Democratic Gov. Phil Murphy made people 65 and older and those 16 and older with medical conditions eligible to get the vaccine. That started Thursday. New Jersey’s list of conditions mirrors that of the Centers for Disease Control and Prevention and includes cancer, kidney disease and other illnesses.
Also listed is smoking. Wait. Why?
Here’s a closer look at a question that grabbed headlines this week.
WHY IS SMOKING ON A LIST OF MEDICAL CONDITIONS?
It goes back to people who are at “significant risk” of adverse illness from the coronavirus. Smokers are included in the group because their use of tobacco inhibits their lungs, and COVID-19 is a respiratory illness, health officials say.
But there’s more to it.
Murphy and New Jersey Health Commissioner Judy Persichilli said the state’s vaccination schedule is about getting as many people vaccinated as quickly as possible, starting with those who are most susceptible to severe illness from the virus.
Murphy put it this way: “We cannot be overly bureaucratic about this.”
Teachers in particular raised concerns that smokers could be getting the vaccine before them.
Don’t break people down into “Job A versus Job B,” the governor said.
WHAT ABOUT OTHER STATES?
New Jersey, like other states, is using CDC guidelines to determine who is in which category.
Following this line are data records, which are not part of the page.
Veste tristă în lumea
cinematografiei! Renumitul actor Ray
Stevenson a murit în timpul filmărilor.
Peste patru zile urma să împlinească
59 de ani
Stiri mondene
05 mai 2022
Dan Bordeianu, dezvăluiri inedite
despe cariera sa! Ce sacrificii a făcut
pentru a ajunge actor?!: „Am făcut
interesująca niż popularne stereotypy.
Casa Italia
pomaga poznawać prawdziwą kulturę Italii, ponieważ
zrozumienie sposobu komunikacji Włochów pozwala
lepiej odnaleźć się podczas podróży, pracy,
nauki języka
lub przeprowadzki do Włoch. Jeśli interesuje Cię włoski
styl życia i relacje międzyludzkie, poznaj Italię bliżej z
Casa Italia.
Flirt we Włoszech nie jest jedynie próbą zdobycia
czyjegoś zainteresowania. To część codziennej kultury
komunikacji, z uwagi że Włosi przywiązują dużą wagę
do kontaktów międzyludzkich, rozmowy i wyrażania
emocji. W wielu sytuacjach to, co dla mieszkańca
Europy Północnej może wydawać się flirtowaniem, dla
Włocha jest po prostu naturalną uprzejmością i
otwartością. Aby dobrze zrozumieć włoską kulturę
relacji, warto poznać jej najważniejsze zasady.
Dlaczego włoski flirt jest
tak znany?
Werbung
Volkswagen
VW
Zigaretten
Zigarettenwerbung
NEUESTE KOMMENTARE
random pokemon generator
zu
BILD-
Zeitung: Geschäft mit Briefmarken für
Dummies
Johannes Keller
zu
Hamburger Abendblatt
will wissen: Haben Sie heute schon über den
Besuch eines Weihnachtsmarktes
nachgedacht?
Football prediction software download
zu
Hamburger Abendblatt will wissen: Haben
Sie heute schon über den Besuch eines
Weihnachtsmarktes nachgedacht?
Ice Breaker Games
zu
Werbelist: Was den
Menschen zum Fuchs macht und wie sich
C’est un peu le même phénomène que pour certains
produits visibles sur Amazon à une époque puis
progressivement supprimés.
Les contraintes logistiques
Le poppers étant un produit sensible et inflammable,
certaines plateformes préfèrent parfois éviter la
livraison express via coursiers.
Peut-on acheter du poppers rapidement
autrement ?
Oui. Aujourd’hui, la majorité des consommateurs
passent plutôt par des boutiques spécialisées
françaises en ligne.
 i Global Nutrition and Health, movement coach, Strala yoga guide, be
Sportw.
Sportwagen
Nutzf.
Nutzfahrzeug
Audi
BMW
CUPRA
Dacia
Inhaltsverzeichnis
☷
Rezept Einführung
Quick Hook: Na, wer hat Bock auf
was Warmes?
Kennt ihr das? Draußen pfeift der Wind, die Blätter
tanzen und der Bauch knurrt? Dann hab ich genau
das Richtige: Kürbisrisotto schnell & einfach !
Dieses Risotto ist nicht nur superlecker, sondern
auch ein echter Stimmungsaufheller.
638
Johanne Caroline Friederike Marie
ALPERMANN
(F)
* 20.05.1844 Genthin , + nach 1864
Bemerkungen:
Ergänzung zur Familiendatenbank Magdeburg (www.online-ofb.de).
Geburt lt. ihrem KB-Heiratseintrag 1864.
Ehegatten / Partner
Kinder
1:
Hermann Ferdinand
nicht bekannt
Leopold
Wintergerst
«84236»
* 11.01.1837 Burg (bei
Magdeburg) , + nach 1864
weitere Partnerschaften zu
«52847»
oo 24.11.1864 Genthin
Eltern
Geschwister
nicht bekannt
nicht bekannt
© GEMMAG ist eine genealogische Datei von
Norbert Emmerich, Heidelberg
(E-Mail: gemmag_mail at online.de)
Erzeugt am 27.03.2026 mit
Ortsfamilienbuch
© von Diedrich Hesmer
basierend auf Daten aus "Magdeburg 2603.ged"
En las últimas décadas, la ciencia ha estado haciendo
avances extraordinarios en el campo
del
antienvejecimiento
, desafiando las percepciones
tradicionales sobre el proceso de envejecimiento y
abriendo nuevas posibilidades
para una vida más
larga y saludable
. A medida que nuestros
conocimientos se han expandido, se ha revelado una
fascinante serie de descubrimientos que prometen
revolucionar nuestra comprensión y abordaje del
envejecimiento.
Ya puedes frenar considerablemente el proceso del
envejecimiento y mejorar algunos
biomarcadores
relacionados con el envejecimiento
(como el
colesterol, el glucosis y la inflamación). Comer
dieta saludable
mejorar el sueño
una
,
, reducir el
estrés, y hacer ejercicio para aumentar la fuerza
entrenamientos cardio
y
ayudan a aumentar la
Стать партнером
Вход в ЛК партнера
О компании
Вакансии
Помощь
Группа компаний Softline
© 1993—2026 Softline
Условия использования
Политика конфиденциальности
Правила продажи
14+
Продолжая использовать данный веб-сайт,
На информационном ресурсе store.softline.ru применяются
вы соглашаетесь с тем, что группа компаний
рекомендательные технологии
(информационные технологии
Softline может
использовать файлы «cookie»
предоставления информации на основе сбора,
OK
For instance, the 65-plus cohort and those with medical conditions are grouped together. Smokers are included in the CDC guidance, so this isn’t New Jersey’s idea.
But what varies by state is when each group receives the vaccine. New Jersey started with health care workers and nursing home staff and residents, then moved on to first responders like police and firefighters.
Next came seniors and those with medical conditions, but other states have gone in different directions. For example, teachers are eligible in many states as part of what the CDC calls the 1b population, including neighboring New York and Pennsylvania, according to the Kaiser Family Foundation, but not yet in New Jersey.
WHAT’S THE PROBLEM WITH SMOKING ANYWAY?
Smoking went from being widespread and fashionable to shrinking and stigmatized over the last several decades as more information about its dangerous effects on people’s health became known. Businesses and governments cracked down on smoking in the workplace and at restaurants.
In 1998, a settlement between tobacco companies and most states limited marketing and required the firms to pay an annuity to states, forever.
Health insurers also charge smokers extra.
So why, people ask, should someone who knowingly took up smoking be on equal footing with, say, an octogenarian who is also at risk but doesn’t smoke?
The state health department points out that nicotine in tobacco products is addictive and that people who smoke should quit, and if they need help can get it at njquitline.org.
A BIGGER PROBLEM?
While adding smokers to the list of people eligible to get vaccinated has attracted attention, a bigger issue is at play: the lack of vaccine supply.
For example, New Jersey is currently getting about 100,000 doses a week. But it would need around 470,000 per week to meet forecast demand, Persichilli said.
That would be enough to vaccinate 70% of the adult population, or 4.7 million people, in about six months, which is the state’s goal.
The governor put it this way: Supply is not meeting demand.